[Saved data entries]
__________________________________________________

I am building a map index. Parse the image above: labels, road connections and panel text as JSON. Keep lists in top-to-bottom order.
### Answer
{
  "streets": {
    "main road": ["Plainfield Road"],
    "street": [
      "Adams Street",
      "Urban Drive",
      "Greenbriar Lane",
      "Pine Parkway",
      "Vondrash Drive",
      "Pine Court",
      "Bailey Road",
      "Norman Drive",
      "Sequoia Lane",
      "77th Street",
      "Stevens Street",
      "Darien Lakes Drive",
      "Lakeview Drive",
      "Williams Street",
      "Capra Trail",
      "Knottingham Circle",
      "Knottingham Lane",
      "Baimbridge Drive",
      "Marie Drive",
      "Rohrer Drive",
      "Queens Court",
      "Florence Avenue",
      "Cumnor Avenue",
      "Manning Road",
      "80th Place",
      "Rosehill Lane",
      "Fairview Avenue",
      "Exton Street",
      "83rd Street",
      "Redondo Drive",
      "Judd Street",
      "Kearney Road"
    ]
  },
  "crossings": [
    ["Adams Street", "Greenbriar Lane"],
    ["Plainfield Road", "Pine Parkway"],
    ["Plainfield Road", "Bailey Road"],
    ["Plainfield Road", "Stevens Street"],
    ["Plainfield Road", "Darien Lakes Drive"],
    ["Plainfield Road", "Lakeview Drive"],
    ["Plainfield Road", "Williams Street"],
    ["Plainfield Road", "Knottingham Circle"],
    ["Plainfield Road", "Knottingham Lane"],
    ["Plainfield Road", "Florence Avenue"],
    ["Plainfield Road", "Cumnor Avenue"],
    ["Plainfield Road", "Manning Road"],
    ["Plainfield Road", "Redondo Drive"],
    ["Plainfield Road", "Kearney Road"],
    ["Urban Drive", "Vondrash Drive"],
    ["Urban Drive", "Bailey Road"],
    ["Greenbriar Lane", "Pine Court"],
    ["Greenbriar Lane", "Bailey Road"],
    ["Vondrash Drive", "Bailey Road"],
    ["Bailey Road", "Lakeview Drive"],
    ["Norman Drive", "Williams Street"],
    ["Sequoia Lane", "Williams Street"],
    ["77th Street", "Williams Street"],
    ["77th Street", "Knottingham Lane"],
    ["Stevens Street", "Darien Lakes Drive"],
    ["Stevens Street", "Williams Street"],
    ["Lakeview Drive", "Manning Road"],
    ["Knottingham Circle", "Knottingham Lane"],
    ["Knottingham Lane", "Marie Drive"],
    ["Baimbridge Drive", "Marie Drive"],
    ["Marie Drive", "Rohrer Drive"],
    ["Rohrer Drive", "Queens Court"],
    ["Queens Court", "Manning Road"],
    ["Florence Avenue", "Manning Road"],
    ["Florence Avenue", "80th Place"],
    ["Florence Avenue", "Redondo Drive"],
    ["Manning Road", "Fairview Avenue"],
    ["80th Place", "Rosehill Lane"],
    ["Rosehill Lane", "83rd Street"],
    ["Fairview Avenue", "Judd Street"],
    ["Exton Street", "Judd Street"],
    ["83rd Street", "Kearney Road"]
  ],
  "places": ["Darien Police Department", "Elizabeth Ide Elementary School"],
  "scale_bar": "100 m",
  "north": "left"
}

__________________________________________________

Exercise.
Search the entries above for the word "Urban" and copy each line where it appears.

Expected answer.
      "Urban Drive",
    ["Urban Drive", "Vondrash Drive"],
    ["Urban Drive", "Bailey Road"],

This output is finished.